Une approche alternative est de toujours conserver les données à l'intérieur du foyer, de fournir un contrôle complet sur celles-ci et de ne les transmettre qu'à l'initiative des utilisateurs, contre rémunération ou lors d'une transaction. 

Lors de la capture d'une information ("évènement") par un appareil ou plusieurs appareils (ex: visionnage d'une émission sur une TV connecté, contrôle du poids sur une balance WiFi), celle ci est qualifiée via une nomenclature prédéfinie puis diffusée aux autres appareils via le réseau domestique. La nomenclature, véritable langue des objets, est mise à jour régulièrement au cours de la vie des différents appareils.
Ces données sont ensuite agrégées via un ou plusieurs appareils disposant d'un accès à internet permanent (routeur, ordinateur, smartphone) afin de choisir des actions à effectuer en fonction des capacités des autres appareils disponibles dans la maison. Le choix des actions est déterminé à partir de l'évènement détecté, de l'historique des appareils du foyer et d'un flux de règles de ciblage mis à jour en permanence. Ces actions peuvent être effectuées immédiatement ou être programmées.
En temps voulu les actions sont exécutées par un ou plusieurs appareils à l'aide de contenus prédéfinis (clip publicitaire diffusée sur une TV, notification envoyée sur une tablette). L'utilisateur peut alors être amené à effectuer une transaction ou un transfert d'informations volontaire, par exemple accéder au site web de l'annonceur en fournissant les données récoltées par ses appareils.
Cette transaction est alors identifiée par un intermédiaire technique; en remontant la chaîne d'évènements (via les identifiants des appareils) l'intermédiaire est en mesure de rémunérer les différents acteurs ayant permis la transaction finale. Cet intermédiaire est également l'opérateur du système.

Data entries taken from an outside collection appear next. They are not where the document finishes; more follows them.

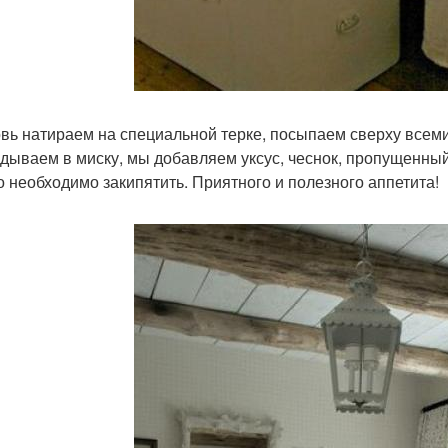
вь натираем на специальной терке, посыпаем сверху всеми
дываем в миску, мы добавляем уксус, чеснок, пропущенный
о необходимо закипятить. Приятного и полезного аппетита!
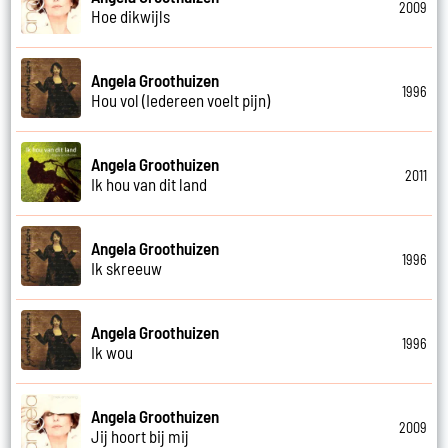
2009
Hoe dikwijls
Angela Groothuizen
1996
Hou vol (Iedereen voelt pijn)
Angela Groothuizen
2011
Ik hou van dit land
Angela Groothuizen
1996
Ik skreeuw
Angela Groothuizen
1996
Ik wou
Angela Groothuizen
2009
Jij hoort bij mij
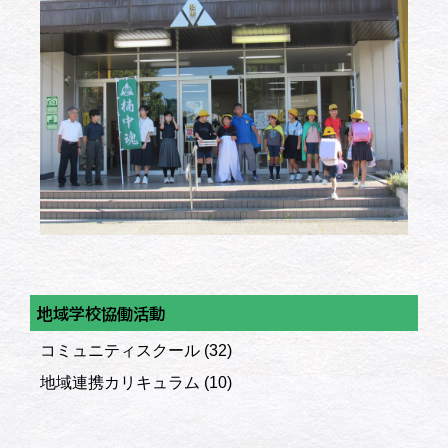
地域学校協働活動
コミュニティスクール
(32)
地域連携カリキュラム
(10)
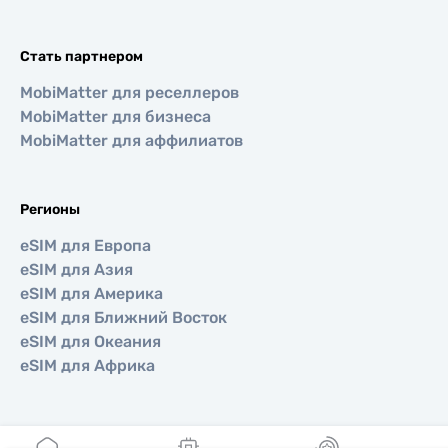
Стать партнером
MobiMatter для реселлеров
MobiMatter для бизнеса
MobiMatter для аффилиатов
Регионы
eSIM для Европа
eSIM для Азия
eSIM для Америка
eSIM для Ближний Восток
eSIM для Океания
eSIM для Африка
Страны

Les avantages de ce système sont multiples. Aucune donnée personnelle n'est remontée vers un tiers, sauf autorisation expresse de l'utilisateur. Tous les traitements sont effectuées en local sur la base d'informations régulièrement téléchargées depuis des sources distantes. Le système est prévu pour rémunérer tous les acteurs de la chaîne, depuis le fabricant de l'appareil ayant permis de récolter une information jusqu'à la chaîne de télévision qui a diffusé le clip publicitaire.
Une démonstration de ce système breveté a récemment été effectuée au cours d'un évènement autour de la Google TV, permettant d'afficher des informations contextuelles détectées sur des équipements domotiques Legrand. 

Cependant la mise en place d'un système à grande échelle nécessite l'implication de l'ensemble des acteurs de la  maison connectée: industriels, opérateurs, médias et développeurs d'applications. 

A ce titre le marché français peut servir de laboratoire, en capitalisant sur ses multiples atouts: forte pénétration de la TV sur IP et des réseaux domestiques, présence d'acteurs mondiaux dans le domaine de la domotique et des objets connectés, d'opérateurs télécoms  ambitieux dans ce domaine et chaînes de télévision impliquées sur la TV connectée, mais aussi sensibilité aux problématiques de protection des données personnelles.
C'est dans ce cadre que je publie aujourd'hui cette chronique, sorte d'appel à contribution en direction de l'écosystème français.